La quarta edizione del concorso di cortometraggi “Corti di Lunga Vita” affronta il tema dell’abbraccio e ci pone di fronte ai nostri bisogni più profondi. La pandemia ha richiamato l’esigenza di qualcosa che in parte avevamo perso, offrendo l’occasione per riflettere sul nostro modo di vivere le relazioni
La chiamano fame di pelle, Skin Hunger, è quel bisogno di contatto fisico, quella necessità biologica primaria per cui i bambini alla nascita vengono appoggiati al petto nudo della madre. Toccarsi, avvolgersi, sentire il calore di un altro corpo ha effetti importanti su di noi, e due anni di pandemia ci hanno indotti a privarci di qualcosa di essenziale, che per mesi abbiamo inibito.

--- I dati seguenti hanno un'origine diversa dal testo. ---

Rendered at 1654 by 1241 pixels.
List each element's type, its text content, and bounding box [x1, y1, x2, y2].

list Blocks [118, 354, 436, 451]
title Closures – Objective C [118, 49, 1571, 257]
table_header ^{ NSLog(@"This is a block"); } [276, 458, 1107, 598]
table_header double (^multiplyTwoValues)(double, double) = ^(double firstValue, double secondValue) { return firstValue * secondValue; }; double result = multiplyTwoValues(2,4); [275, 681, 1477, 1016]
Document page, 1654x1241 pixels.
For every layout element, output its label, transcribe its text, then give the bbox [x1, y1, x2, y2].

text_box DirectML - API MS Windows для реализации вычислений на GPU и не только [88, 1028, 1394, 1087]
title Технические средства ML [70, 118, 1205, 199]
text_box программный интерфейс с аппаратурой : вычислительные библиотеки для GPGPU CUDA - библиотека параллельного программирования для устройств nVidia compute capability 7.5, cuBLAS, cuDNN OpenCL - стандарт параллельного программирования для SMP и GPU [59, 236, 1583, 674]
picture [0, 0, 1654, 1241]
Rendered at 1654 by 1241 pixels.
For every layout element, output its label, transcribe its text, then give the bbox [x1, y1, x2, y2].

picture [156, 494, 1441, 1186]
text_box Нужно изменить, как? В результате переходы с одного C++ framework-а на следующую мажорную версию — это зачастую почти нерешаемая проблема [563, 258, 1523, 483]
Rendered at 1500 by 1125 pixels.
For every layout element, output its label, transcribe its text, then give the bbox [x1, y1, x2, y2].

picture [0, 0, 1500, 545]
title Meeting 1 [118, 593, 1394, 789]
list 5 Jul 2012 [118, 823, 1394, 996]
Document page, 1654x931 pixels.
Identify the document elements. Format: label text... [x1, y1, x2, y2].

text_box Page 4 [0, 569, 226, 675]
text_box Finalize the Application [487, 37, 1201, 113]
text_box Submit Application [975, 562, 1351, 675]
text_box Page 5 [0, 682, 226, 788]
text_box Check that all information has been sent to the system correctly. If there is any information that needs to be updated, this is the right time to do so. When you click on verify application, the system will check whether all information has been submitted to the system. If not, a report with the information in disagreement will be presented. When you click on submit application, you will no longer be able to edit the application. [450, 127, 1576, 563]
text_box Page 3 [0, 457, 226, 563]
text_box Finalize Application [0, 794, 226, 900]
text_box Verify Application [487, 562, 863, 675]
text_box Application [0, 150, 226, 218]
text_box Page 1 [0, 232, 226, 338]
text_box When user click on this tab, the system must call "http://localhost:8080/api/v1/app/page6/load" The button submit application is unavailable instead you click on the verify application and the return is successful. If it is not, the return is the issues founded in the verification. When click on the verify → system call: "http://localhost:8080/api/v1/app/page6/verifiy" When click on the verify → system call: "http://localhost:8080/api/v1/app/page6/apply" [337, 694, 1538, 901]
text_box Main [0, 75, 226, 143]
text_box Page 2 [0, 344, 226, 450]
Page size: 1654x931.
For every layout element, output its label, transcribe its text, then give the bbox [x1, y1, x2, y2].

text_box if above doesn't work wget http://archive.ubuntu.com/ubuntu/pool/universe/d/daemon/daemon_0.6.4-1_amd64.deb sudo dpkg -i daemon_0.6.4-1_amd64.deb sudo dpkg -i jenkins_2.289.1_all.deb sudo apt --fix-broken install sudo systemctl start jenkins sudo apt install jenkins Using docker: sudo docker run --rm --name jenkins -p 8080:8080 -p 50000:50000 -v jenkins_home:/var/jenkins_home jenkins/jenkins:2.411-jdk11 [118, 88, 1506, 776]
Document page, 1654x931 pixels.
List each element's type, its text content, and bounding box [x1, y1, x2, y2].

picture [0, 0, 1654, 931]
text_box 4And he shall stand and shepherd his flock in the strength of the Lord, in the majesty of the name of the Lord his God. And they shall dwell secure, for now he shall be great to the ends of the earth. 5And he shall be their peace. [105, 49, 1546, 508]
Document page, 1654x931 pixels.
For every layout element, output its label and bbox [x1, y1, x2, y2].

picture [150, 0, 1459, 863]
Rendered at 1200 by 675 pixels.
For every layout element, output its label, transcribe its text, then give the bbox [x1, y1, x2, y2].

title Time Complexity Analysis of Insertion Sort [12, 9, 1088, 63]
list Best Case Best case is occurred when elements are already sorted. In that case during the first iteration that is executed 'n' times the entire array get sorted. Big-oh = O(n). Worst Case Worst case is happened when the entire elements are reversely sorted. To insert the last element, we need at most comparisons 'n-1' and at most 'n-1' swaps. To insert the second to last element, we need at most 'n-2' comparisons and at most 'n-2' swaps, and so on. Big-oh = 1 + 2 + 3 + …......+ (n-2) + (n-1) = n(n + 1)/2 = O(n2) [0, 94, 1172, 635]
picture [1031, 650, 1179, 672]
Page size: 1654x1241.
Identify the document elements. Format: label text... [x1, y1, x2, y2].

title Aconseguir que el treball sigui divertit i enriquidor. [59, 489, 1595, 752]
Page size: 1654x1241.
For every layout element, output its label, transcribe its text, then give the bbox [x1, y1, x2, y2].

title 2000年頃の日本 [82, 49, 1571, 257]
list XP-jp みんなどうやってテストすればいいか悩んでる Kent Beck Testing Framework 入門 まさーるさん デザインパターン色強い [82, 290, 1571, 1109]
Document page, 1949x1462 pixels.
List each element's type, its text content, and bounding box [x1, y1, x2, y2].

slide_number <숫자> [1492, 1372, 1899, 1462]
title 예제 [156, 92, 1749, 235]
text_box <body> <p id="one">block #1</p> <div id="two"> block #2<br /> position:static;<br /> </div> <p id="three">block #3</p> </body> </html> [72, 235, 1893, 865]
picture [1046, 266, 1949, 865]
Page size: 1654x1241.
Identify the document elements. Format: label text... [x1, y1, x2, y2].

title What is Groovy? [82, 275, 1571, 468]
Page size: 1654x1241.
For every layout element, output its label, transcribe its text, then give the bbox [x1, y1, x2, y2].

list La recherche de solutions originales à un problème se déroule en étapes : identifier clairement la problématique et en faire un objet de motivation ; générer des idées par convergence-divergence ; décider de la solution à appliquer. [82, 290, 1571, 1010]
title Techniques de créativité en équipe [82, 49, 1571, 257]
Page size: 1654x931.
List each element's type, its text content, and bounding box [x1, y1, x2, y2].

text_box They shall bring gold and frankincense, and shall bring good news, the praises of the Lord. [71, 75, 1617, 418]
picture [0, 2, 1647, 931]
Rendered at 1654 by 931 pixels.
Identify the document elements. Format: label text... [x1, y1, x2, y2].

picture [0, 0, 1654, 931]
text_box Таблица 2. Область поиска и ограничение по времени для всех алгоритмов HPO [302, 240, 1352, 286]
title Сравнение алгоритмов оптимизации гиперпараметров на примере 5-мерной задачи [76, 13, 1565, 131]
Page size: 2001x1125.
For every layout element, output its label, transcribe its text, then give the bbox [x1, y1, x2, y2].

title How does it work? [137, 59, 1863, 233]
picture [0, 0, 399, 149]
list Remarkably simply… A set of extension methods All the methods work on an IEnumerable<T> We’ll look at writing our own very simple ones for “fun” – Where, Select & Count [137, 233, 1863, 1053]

Con ogni probabilità siamo stati guidati proprio da quel bisogno quando, alcuni mesi fa, come 50&Più abbiamo deciso di dedicare agli abbracci la quarta edizione del concorso di cortometraggi Corti di Lunga Vita.
Abbracciami!, un desiderio che diventa un’esortazione, quasi una supplica.
Andando ad immergerci nel tema dell’abbraccio, abbiamo scoperto che per la scienza rappresenta una tra le più importanti forme di comunicazione non verbale: influisce sull’umore, riduce lo stress, aumenta i livelli di ossitocina nel corpo, ha un effetto calmante, ha benefici legati al sonno.
Ci è mancato lo slancio dell’abbraccio, l’intimità che comporta. Abbiamo imparato la prudenza e abbiamo così sperimentato la distanza, con la fatica che l’accompagna. Ancora oggi incontrando qualcuno siamo indecisi, impacciati, ma forse a molti è capitato di pensare, almeno una volta, “Dai, abbracciami!”.
Nei corti di quest’anno troviamo molte scene di vita quotidiana: risvegli fatti di tapparelle alzate, mani impegnate nei rituali del mattino, una moka preparata, il gorgoglio del caffè che sale, il tintinnio del cucchiaino sulla tazzina. Scene che raccontano vite normali, stanze di case comuni, dove oggetti, luci e silenzi parlano di quotidianità e, spesso, di solitudine.
L’astinenza da contatto fisico traspare e caratterizza molti dei cortometraggi che sono arrivati per questa quarta edizione del concorso, dimostrando quanto gli anni del distanziamento sociale ci abbiano segnato. Sono quasi tutti giovani, in alcuni casi giovanissimi, gli autori delle opere che parlano d’invecchiamento in chiave malinconica.
Gli abbracci mancati non sono solo quelli degli ultimi due anni, i corti raccontano anche di quelle distanze dovute a conflitti, individualismo, incapacità di accettare l’altro. La pandemia ha richiamato il bisogno di qualcosa che in realtà si era già in parte perso.
Proporre questo tema e calarlo in un contesto di invecchiamento e anzianità ha spinto tanti partecipanti in una direzione ben precisa. Molte le opere che hanno interpretato l’abbraccio come sinonimo di incontro, specialmente tra generazioni. Che si tratti di nonni e nipoti, di figli e genitori, o anche di sconosciuti di età diverse, l’abbraccio è stato protagonista fisico e concettuale di un momento di scambio in cui arricchirsi e arricchire l’altro. La presenza dell’altro risulta motivo di confronto e al tempo stesso di introspezione.
Oggi possiamo finalmente ricominciare a vivere le relazioni accorciando prudentemente le distanze. Il ricordo della privazione che abbiamo vissuto potrà forse guidarci nell’andare incontro agli altri con maggiore slancio e consapevolezza, perché l’abbraccio è certamente un bisogno, ma rimarrà sempre soprattutto una scelta.